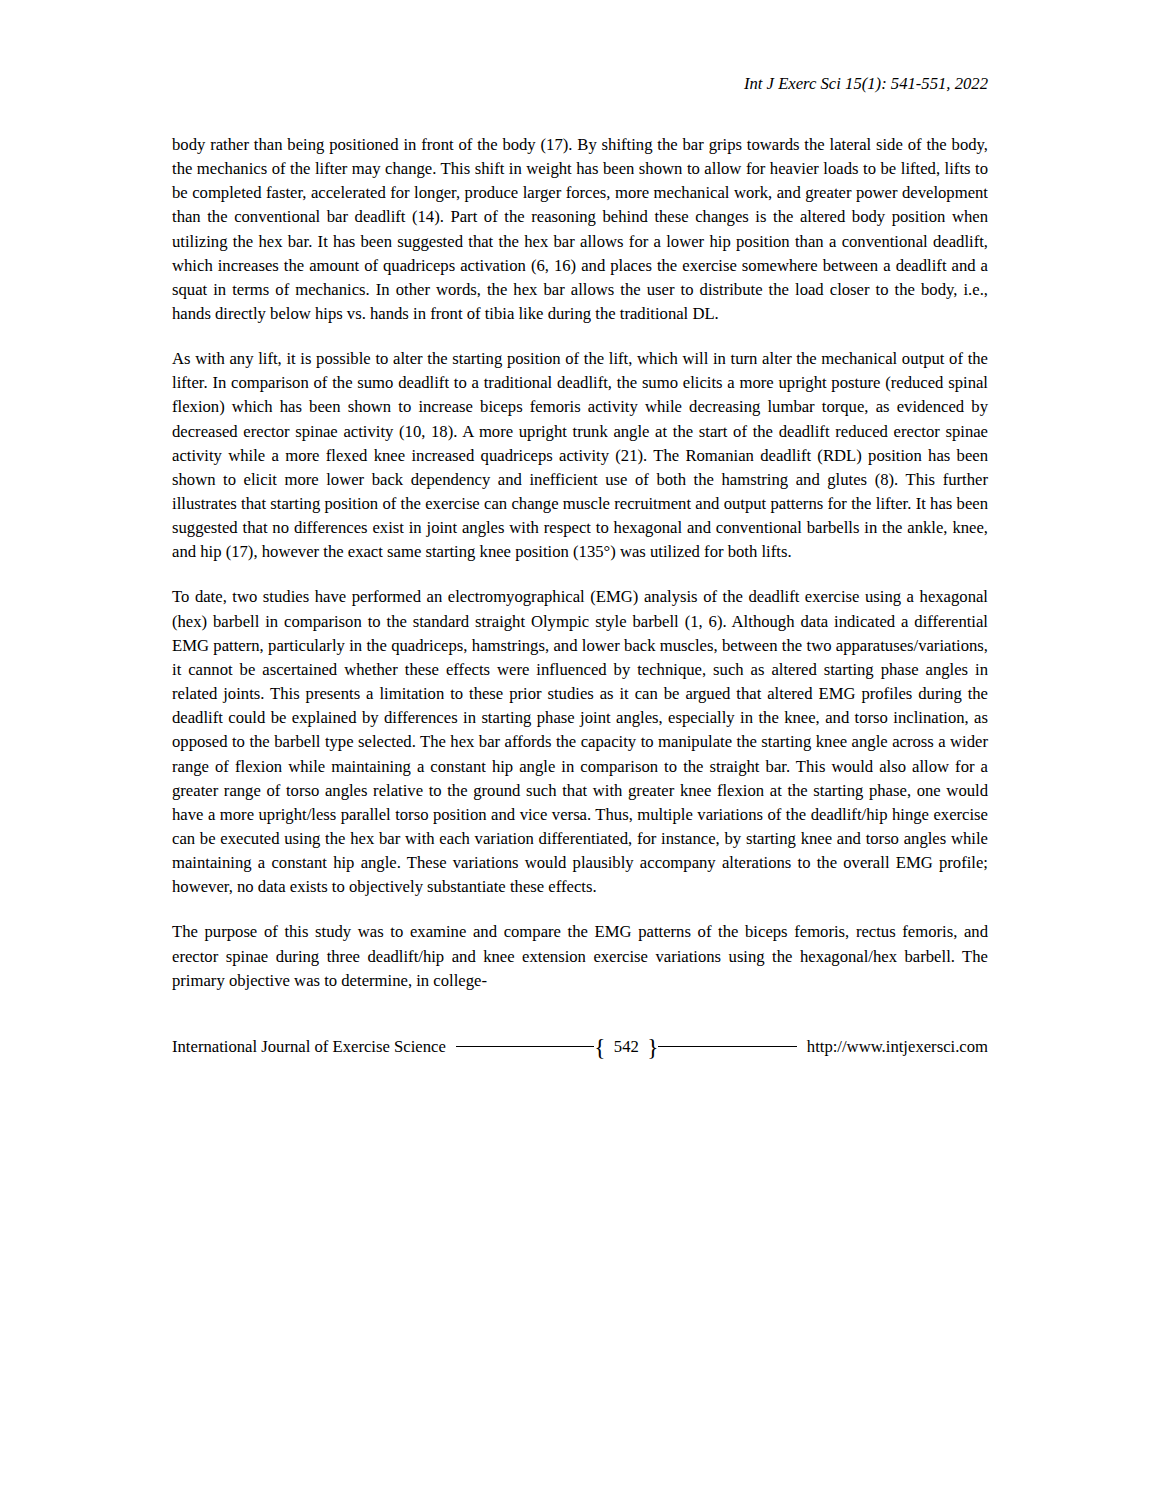Int J Exerc Sci 15(1): 541-551, 2022
body rather than being positioned in front of the body (17). By shifting the bar grips towards the lateral side of the body, the mechanics of the lifter may change. This shift in weight has been shown to allow for heavier loads to be lifted, lifts to be completed faster, accelerated for longer, produce larger forces, more mechanical work, and greater power development than the conventional bar deadlift (14). Part of the reasoning behind these changes is the altered body position when utilizing the hex bar. It has been suggested that the hex bar allows for a lower hip position than a conventional deadlift, which increases the amount of quadriceps activation (6, 16) and places the exercise somewhere between a deadlift and a squat in terms of mechanics. In other words, the hex bar allows the user to distribute the load closer to the body, i.e., hands directly below hips vs. hands in front of tibia like during the traditional DL.
As with any lift, it is possible to alter the starting position of the lift, which will in turn alter the mechanical output of the lifter. In comparison of the sumo deadlift to a traditional deadlift, the sumo elicits a more upright posture (reduced spinal flexion) which has been shown to increase biceps femoris activity while decreasing lumbar torque, as evidenced by decreased erector spinae activity (10, 18). A more upright trunk angle at the start of the deadlift reduced erector spinae activity while a more flexed knee increased quadriceps activity (21). The Romanian deadlift (RDL) position has been shown to elicit more lower back dependency and inefficient use of both the hamstring and glutes (8). This further illustrates that starting position of the exercise can change muscle recruitment and output patterns for the lifter. It has been suggested that no differences exist in joint angles with respect to hexagonal and conventional barbells in the ankle, knee, and hip (17), however the exact same starting knee position (135°) was utilized for both lifts.
To date, two studies have performed an electromyographical (EMG) analysis of the deadlift exercise using a hexagonal (hex) barbell in comparison to the standard straight Olympic style barbell (1, 6). Although data indicated a differential EMG pattern, particularly in the quadriceps, hamstrings, and lower back muscles, between the two apparatuses/variations, it cannot be ascertained whether these effects were influenced by technique, such as altered starting phase angles in related joints. This presents a limitation to these prior studies as it can be argued that altered EMG profiles during the deadlift could be explained by differences in starting phase joint angles, especially in the knee, and torso inclination, as opposed to the barbell type selected. The hex bar affords the capacity to manipulate the starting knee angle across a wider range of flexion while maintaining a constant hip angle in comparison to the straight bar. This would also allow for a greater range of torso angles relative to the ground such that with greater knee flexion at the starting phase, one would have a more upright/less parallel torso position and vice versa. Thus, multiple variations of the deadlift/hip hinge exercise can be executed using the hex bar with each variation differentiated, for instance, by starting knee and torso angles while maintaining a constant hip angle. These variations would plausibly accompany alterations to the overall EMG profile; however, no data exists to objectively substantiate these effects.
The purpose of this study was to examine and compare the EMG patterns of the biceps femoris, rectus femoris, and erector spinae during three deadlift/hip and knee extension exercise variations using the hexagonal/hex barbell. The primary objective was to determine, in college-
International Journal of Exercise Science
{542}
http://www.intjexersci.com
* * * * * * *
> _WORK REQUIRED_:
Starting at the line that contains "The purpose of", retype each line through the end of the listing above and nothing else.

> _SOLVED EXERCISE_:
The purpose of this study was to examine and compare the EMG patterns of the biceps femoris, rectus femoris, and erector spinae during three deadlift/hip and knee extension exercise variations using the hexagonal/hex barbell. The primary objective was to determine, in college-
International Journal of Exercise Science
{542}
http://www.intjexersci.com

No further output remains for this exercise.